Alasan Mobile Legends Tidak Masuk Asian Games 2018

Kok mobile legends tidak masuk Asian Games 2018 ?

Alasan Mobile Legends Tidak Masuk Asian Games 2018

Seperti yang kita tau Arena Of Valor telah ikut serta meramaikan ajang olahraga terbesar di Asia yaitu di asia games 2018

sebetulnya ada 3 kandidat yang bersaing untuk meawakili platform mobile moba yaitu ada Vainglory, Mobile legends, dan Arena Of valor, Keputusan resmi yang terpilih masuk ke asian games ini ada Arena Of Valor telah di umumkan secara langsung oleh staff kemenpora Tomy Kurniawan pada pembukaan Grand final ASL Sabtu (5/5) Lalu.

Terus kenapa sih AOV yang terpilih ? Kenapa bukan mobile legends yang lebih banyak jumlah download nya ?

1. Ramenya di indonesia

jika dilihat dari group mobile legends di berbagai platform media social jumlahnya begitu besar namun antusiasme nya datang dari indonesia berbeda dengan AOV yang yang memiliki basis besar di berbagai nengara, apalagi kalau menengok ke negeri tirai bambu

dimana negeri kedua game ini berasal, meski disana AOV bernama KOG jumlah player nya tetap saja lebih banyak dari ML.

2. Tournament Hit and Run

Tournament resmi yang di adakan ML biasanya cuma mencari pemenang lalu selesai tanpa ada kelanjutan.

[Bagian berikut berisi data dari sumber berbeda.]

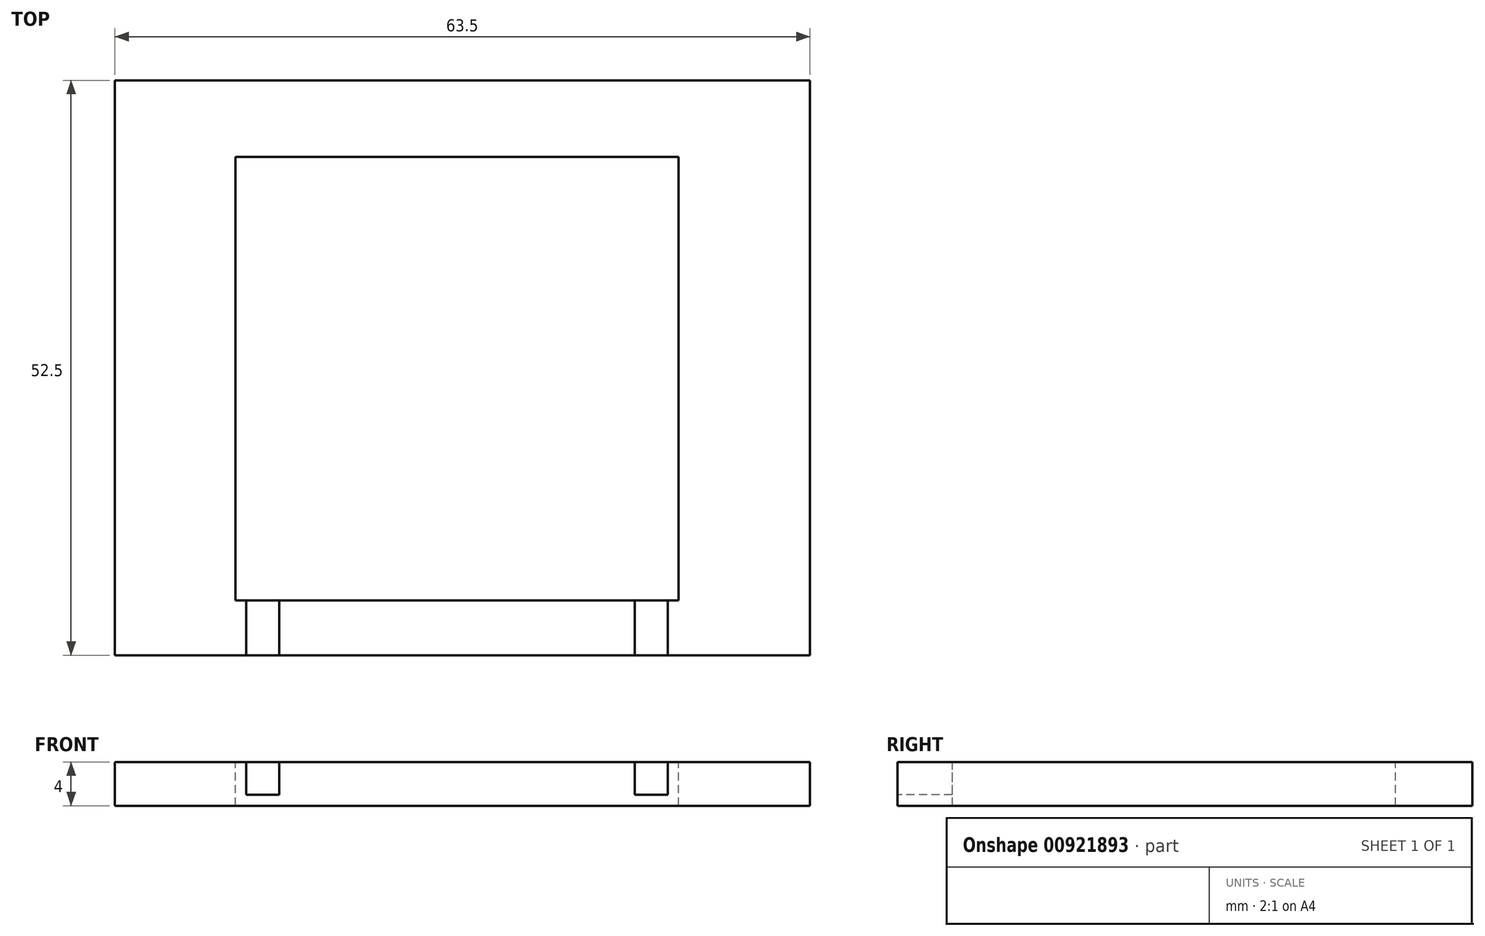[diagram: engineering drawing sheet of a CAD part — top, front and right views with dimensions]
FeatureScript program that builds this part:
annotation { "Feature Type Name" : "Feature", "Feature Type Description" : "" }
export const myFeature = defineFeature(function(context is Context, id is Id, definition is map)
    precondition{}
    {
        {
            var Q0;
            Q0=qCreatedBy(makeId("Top.planeOp"),FACE);
            var sketch = newSketch(context, id + "F0", { "sketchPlane" : qUnion([Q0])});
            skLineSegment(sketch, "E0.bottom", {"start": v(0, 0) * mm, "end": v(63.5, 0) * mm});
            skLineSegment(sketch, "E0.top", {"start": v(0, 52.5) * mm, "end": v(63.5, 52.5) * mm});
            skLineSegment(sketch, "E0.left", {"start": v(0, 0) * mm, "end": v(0, 52.5) * mm});
            skLineSegment(sketch, "E0.right", {"start": v(63.5, 0) * mm, "end": v(63.5, 52.5) * mm});
            skSolve(sketch);
        }
        {
            var Q0;
            Q0 = qSketchRegion(id + "F0", true);
            var Q1;
            Q1=makeQuery(id+"F0.imprint","IMPRINT",FACE,{"disambiguationData":[TD([[makeQuery(id+"F0.imprint","IMPRINT",EDGE,{"derivedFrom":sQuery(id+"F0.wireOp",EDGE,"E0.bottom")}),1.0]])]});
            extrude(context, id + "F1", {"entities" : qUnion([Q0, Q1]), "depth" : 4 * mm, "offsetDistance" : 25 * mm});
        }
        {
            var Q0;
            Q0=makeQuery(id+"F1.opExtrude","CAP_FACE",FACE,{"disambiguationData":[OSD([sQuery(id+"F0.wireOp",EDGE,"E0.bottom"),sQuery(id+"F0.wireOp",EDGE,"E0.top"),sQuery(id+"F0.wireOp",EDGE,"E0.left"),sQuery(id+"F0.wireOp",EDGE,"E0.right")])],"isStart":false});
            var sketch = newSketch(context, id + "F2", { "sketchPlane" : qUnion([Q0])});
            skLineSegment(sketch, "E1.bottom", {"start": v(11, 5) * mm, "end": v(51.5, 5) * mm});
            skLineSegment(sketch, "E1.top", {"start": v(11, 45.5) * mm, "end": v(51.5, 45.5) * mm});
            skLineSegment(sketch, "E1.left", {"start": v(11, 5) * mm, "end": v(11, 45.5) * mm});
            skLineSegment(sketch, "E1.right", {"start": v(51.5, 5) * mm, "end": v(51.5, 45.5) * mm});
            skLineSegment(sketch, "E2", {"start": v(12, 5) * mm, "end": v(12, 0) * mm});
            skLineSegment(sketch, "E3", {"start": v(15, 5) * mm, "end": v(15, 0) * mm});
            skLineSegment(sketch, "E4", {"start": v(47.5, 5) * mm, "end": v(47.5, 0) * mm});
            skLineSegment(sketch, "E5", {"start": v(50.5, 5) * mm, "end": v(50.5, 0) * mm});
            skSolve(sketch);
        }
        {
            var Q0;
            {var subQ0=sQuery(id+"F2.wireOp",EDGE,"E2");Q0=makeQuery(id+"F2.imprint","IMPRINT",FACE,{"disambiguationData":[TD([[makeQuery(id+"F2.imprint","IMPRINT",EDGE,{"derivedFrom":subQ0}),1.0]])]});}
            var Q1;
            {var subQ0=sQuery(id+"F2.wireOp",EDGE,"E4");Q1=makeQuery(id+"F2.imprint","IMPRINT",FACE,{"disambiguationData":[TD([[makeQuery(id+"F2.imprint","IMPRINT",EDGE,{"derivedFrom":subQ0}),1.0]])]});}
            extrude(context, id + "F3", {"entities" : qUnion([Q0, Q1]), "operationType" : NewBodyOperationType.REMOVE, "oppositeDirection" : true, "depth" : 3 * mm, "offsetDistance" : 25 * mm});
        }
        {
            var Q0;
            Q0=makeQuery(id+"F2.imprint","IMPRINT",FACE,{"disambiguationData":[TD([[makeQuery(id+"F2.imprint","IMPRINT",EDGE,{"derivedFrom":sQuery(id+"F2.wireOp",EDGE,"E1.top")}),-1.0]])]});
            extrude(context, id + "F4", {"entities" : qUnion([Q0]), "operationType" : NewBodyOperationType.REMOVE, "oppositeDirection" : true, "depth" : 4 * mm, "offsetDistance" : 25 * mm});
        }
    });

Berbeda dengan AOV yang memiliki kompetisi terstruktur dari regional, nasional, hingga internasional.

3. Tidak terbentuknya ekosistem yang baik

AOV mendukung tournament tournament kecil yang diadakan komunitas regional mereka memberikan hadiah atau support pada setiap tournament nya dan setiap tournament di pantau langsung oleh publisher tidak dilepas begitu saja, tentu hal yang menggembirakan buat para pemain

sebab merasa lebih diperhatikan dan bisa saling memberikan masukan sehingga kedepannnya game ini bisa menjadi lebih baik.

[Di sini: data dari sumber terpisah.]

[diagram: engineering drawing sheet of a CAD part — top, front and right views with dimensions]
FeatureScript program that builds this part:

4. True Fair mobile moba yang belum terlalu benar

untuk hal ini bisa teman teman nilai sendiri, sudah bukan rahasia lagi kalau skin dalam mobile legends sangat berpengaruh pada kemenangan, Karena tiap skin bisa menambah stat, meskipun sedikit tetap saja berpengaruh pada permainan.

maka bisa di bilang Pay To Win, jadi selama masih begitu mungkin mobile legends tidak akan dulu bisa masuk ke ajang kompetitif seperti asian games.

5.Masih bermasalah dengan kasus plagiat

pada fanpage ensiklopedia bebas, publisher moontoon menghadapi tuntutan palgiarisme dari publisher LoL riot Games karena adanya masalah pengambilan intelektual property, dimana ini adalah masalah serius bagi sebuah brand.

yah kalau kamu merasa kecewa karena game yang siang malam kamu mainkan Asian Games, buat petisi online saja biar didengar,

saya sih belum yakin akan berhasil tetapi setidaknya udah ada sesuatu yang dilakukan penggemar ML daripada nyinyir ke player AOV.